Bis zum Ende des 19. Jahrhunderts kam es zu einer großen Ausbreitung; ca. 200.000 Landwirtschaftsbetriebe bauten damals auf über 30.000 ha Tabak an. (Baden 10.000 ha, Preußen 7.000 ha, Bayern einschl. Pfalz 7.000 ha, restliche deutsche Länder 6.000 ha). Ab Anfang des 20. Jahrhunderts wurde für die kleinbäuerliche Landwirtschaft insbesondere in Baden und der Südpfalz Tabak eine der wichtigsten Einnahmequellen. Im Jahr 1927 wurde der Interessenverband der deutschen Tabakpflanzer in Berlin gegründet. Tabak bot vielen Landwirtsfamilien sowie vielen Taglöhnern Arbeit und Einkommen, nachdem 1920 ein Beimischungszwang für heimischen Tabak in Zigarren und Zigaretten in Deutschland eingeführt worden war. Zur Verbesserung der deutschen Tabakqualitäten wurde 1927 ein Tabakforschungsinstitut Forchheim m init Paul Koenig als erstem Direktor gegründet.

Die europäische Tabakblauschimmel-Pandemie im Jahr 1960, die durch unvorsichtiges Hantieren eines Wissenschaftlers mit dem bei Tabak den sogenannten Falschen Mehltau hervorrufenden Pilz peronospora tabacina an der Bundesanstalt für Tabakforschung in Forchheim verursacht wurde, stellte das Überleben vieler landwirtschaftlicher Betriebe in Frage. Der damals bereits begonnene Strukturwandel der Landwirtschaft wurde in den Tabakanbaugebieten durch diesen Einkommensverlust noch verstärkt. Der Tabakanbau spielt in Deutschland seit der Jahrtausendwende nur noch in wenigen Regionen (Südpfalz, Nordbaden, Uckermark) eine wirtschaftlich bedeutsame Rolle.

Mit 4.600 ha Tabakanbau in Deutschland (2009) hat sich die Anbaufläche seit Jahren kaum verändert. Das größte Anbaugebiet liegt in Baden-Württemberg (39 %), gefolgt von Rheinland-Pfalz (26 %), Bayern (16 %) und Brandenburg (7 %). Alle anderen Länder haben mit zusammen 12 % Anbauflächenanteil geringe Bedeutung. Seit dem Wegfall der Subventionen durch die EU im Jahr 2010 wurde der Anbau von luftgetrockneten Tabaksorten in Deutschland eingestellt.
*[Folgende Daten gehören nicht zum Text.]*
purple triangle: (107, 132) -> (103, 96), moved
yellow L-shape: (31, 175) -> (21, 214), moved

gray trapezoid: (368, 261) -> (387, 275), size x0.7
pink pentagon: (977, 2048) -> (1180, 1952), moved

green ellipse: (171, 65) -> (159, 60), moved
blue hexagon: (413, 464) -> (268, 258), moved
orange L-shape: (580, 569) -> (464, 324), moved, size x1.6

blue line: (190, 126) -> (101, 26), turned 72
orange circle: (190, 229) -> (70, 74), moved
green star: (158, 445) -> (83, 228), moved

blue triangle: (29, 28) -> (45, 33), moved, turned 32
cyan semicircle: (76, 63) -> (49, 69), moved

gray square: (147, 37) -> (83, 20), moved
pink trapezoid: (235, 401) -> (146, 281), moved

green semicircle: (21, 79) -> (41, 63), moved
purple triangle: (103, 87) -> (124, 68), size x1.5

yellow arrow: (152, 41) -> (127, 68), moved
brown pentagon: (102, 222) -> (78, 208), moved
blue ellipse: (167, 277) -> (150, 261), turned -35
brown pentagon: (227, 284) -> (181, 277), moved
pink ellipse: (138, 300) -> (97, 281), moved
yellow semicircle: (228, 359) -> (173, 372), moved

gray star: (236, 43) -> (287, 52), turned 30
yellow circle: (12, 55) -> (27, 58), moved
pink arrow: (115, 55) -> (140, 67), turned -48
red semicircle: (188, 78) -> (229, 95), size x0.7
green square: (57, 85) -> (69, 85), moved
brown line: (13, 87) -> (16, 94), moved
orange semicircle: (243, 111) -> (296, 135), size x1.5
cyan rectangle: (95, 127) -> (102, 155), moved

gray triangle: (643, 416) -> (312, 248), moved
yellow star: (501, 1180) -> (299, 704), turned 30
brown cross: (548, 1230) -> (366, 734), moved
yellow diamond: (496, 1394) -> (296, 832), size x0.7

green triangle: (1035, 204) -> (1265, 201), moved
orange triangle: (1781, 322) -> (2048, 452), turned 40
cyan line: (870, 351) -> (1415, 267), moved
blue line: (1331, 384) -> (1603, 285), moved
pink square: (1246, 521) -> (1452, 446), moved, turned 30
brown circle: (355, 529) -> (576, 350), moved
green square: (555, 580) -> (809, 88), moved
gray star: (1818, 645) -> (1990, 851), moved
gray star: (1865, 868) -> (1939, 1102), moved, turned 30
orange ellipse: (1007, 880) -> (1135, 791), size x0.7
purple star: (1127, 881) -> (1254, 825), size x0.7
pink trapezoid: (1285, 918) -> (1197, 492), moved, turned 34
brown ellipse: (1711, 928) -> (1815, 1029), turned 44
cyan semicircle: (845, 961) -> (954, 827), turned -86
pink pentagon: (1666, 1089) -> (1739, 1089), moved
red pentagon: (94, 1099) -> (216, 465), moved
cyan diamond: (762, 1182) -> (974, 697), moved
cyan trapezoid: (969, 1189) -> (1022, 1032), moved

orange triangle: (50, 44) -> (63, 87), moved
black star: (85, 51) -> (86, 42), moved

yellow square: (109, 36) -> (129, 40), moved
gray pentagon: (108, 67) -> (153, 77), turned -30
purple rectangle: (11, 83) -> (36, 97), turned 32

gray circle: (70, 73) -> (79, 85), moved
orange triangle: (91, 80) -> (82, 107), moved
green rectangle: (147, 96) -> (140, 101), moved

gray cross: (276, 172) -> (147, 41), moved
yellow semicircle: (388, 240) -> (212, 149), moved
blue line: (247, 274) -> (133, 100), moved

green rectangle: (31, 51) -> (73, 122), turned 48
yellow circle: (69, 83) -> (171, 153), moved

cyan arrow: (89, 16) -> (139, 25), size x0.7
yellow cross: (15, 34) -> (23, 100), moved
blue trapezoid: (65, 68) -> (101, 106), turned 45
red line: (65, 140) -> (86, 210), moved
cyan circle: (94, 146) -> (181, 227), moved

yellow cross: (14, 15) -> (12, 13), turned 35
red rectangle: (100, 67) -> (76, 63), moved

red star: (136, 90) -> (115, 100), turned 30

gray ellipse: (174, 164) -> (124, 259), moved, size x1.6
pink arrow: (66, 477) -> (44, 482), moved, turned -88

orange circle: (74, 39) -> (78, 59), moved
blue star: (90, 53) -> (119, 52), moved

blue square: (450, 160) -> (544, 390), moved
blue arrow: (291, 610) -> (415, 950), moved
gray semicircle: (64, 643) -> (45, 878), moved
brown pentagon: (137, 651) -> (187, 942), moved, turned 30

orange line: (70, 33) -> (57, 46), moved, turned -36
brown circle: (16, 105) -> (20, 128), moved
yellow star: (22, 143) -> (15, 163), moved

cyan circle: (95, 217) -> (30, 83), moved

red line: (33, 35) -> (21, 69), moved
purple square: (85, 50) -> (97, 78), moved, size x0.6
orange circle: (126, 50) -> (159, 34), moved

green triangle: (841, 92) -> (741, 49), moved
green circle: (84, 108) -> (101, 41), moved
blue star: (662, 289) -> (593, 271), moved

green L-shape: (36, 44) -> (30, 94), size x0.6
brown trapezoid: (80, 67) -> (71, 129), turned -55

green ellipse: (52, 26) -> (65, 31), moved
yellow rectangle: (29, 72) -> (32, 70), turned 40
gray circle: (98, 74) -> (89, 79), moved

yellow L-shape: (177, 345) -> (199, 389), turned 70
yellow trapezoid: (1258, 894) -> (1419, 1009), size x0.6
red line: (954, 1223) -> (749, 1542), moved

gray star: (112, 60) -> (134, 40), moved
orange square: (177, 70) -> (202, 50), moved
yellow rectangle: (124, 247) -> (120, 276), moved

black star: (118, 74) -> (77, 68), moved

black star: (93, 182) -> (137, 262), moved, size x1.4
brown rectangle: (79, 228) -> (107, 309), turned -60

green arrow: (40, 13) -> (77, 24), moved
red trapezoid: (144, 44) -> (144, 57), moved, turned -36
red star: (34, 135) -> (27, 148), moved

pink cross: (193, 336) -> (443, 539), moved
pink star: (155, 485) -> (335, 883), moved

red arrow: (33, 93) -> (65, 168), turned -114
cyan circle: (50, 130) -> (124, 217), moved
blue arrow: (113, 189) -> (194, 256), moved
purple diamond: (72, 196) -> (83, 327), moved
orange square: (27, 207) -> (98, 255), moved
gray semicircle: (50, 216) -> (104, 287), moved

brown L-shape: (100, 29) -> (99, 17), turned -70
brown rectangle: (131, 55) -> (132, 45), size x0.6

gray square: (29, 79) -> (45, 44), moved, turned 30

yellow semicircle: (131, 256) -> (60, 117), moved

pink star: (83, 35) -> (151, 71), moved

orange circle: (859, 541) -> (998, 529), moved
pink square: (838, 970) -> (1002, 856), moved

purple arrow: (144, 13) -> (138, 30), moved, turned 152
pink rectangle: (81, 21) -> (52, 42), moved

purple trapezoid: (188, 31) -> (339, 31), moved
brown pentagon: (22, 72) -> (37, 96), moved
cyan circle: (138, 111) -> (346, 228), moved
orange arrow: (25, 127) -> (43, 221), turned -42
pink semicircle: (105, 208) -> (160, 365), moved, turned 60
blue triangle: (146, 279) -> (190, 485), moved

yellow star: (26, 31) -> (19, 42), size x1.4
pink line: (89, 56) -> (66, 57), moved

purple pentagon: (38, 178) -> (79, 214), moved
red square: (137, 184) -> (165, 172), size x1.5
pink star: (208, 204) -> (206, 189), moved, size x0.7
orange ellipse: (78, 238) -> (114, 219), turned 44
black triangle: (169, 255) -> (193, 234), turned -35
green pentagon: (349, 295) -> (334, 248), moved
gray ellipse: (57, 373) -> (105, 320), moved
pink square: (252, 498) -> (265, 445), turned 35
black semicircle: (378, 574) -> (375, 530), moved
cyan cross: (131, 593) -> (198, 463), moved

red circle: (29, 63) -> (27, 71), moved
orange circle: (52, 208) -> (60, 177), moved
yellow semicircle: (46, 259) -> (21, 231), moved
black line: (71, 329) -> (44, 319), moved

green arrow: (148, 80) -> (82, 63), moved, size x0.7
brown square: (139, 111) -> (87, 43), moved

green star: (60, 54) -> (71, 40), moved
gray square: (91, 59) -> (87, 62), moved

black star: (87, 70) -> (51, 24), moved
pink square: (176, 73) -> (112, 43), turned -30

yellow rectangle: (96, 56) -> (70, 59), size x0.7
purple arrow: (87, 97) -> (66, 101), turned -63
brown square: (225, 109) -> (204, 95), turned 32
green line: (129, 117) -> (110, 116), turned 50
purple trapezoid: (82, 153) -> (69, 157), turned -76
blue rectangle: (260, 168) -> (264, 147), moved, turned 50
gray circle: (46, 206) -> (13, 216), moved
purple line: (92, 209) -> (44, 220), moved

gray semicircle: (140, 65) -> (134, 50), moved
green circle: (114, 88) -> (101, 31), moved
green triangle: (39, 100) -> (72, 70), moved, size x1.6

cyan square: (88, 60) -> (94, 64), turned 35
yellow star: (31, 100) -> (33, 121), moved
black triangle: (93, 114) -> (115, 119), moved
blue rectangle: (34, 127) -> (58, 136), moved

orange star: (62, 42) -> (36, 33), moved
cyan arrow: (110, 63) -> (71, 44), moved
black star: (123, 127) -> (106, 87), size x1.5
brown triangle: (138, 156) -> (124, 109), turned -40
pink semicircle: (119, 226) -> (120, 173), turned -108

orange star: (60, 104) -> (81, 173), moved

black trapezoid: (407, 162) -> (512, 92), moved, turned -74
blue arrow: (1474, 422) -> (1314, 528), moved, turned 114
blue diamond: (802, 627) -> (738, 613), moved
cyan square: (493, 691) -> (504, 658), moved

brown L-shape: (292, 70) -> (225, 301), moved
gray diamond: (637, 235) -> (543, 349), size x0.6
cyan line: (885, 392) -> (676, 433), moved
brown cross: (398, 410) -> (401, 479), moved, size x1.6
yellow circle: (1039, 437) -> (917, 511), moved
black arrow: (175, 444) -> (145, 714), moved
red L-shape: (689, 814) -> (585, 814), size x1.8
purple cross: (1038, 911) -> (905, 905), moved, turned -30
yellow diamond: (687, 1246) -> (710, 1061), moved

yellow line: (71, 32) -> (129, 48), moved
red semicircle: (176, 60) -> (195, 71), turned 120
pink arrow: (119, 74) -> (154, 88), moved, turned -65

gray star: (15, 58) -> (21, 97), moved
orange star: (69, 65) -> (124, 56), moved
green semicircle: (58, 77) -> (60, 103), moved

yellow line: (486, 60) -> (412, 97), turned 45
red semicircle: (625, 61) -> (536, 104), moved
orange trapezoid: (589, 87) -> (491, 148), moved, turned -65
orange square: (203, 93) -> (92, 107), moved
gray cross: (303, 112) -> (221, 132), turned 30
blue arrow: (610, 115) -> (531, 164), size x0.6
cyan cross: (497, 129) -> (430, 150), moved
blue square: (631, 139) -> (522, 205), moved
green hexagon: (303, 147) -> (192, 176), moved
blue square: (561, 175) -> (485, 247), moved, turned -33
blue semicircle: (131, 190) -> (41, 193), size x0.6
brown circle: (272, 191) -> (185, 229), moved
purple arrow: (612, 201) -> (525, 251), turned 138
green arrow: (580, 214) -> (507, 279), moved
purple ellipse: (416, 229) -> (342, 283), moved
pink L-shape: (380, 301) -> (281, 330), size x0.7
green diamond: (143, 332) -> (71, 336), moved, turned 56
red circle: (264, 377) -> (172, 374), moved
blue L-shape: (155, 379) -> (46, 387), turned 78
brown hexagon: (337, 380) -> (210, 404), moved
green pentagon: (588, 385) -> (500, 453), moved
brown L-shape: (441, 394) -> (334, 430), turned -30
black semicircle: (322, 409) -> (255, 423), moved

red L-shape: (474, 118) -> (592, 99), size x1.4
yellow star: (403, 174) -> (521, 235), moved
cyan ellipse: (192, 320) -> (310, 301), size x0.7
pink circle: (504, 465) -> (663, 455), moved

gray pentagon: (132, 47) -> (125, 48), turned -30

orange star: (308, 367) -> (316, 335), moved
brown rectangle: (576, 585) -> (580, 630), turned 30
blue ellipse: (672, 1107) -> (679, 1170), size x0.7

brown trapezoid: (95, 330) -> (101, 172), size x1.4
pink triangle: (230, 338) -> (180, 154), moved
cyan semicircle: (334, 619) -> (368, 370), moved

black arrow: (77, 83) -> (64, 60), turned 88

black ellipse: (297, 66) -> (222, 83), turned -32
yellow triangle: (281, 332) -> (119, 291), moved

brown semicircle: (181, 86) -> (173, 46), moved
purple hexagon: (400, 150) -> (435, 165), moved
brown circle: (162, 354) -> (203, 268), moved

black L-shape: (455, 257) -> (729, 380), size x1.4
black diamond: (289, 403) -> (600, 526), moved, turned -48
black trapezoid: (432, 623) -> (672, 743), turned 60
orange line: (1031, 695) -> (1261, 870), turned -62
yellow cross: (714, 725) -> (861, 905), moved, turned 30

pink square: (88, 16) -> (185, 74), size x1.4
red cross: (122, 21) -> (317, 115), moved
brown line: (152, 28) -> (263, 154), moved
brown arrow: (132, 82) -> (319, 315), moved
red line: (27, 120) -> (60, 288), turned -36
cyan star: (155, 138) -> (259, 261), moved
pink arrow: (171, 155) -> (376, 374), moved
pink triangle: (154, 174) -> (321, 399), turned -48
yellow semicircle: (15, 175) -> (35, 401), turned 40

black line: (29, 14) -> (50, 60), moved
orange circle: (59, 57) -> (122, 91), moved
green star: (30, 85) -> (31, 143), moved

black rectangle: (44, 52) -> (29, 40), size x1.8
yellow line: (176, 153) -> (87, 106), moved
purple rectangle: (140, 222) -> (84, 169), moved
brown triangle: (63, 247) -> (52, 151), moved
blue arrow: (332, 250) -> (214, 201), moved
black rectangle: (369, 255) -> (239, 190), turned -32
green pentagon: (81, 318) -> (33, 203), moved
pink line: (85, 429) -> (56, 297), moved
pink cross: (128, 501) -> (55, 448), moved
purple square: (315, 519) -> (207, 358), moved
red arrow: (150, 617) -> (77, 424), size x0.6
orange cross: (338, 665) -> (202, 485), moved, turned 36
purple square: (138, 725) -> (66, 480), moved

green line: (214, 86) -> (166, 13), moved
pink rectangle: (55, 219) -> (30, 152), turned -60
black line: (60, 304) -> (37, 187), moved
Die verbliebenen Virginsorten mit künstlicher Trocknung werden auf ca. 2000 ha (2019) angebaut.

Mit 4000 Arbeitsstunden pro Hektar war der Arbeitsaufwand (Ende 19. Jahrhundert) allerdings sehr hoch, aber die Einnahmen pro Flächeneinheit um das 10 bis 20-fache höher als bei Getreideanbau. Durch entsprechende Mechanisierung konnte inzwischen der Handarbeitsaufwand gesenkt werden, beträgt bei den verbliebenen Virginsorten (2018) noch immer ca. 400 h/ha.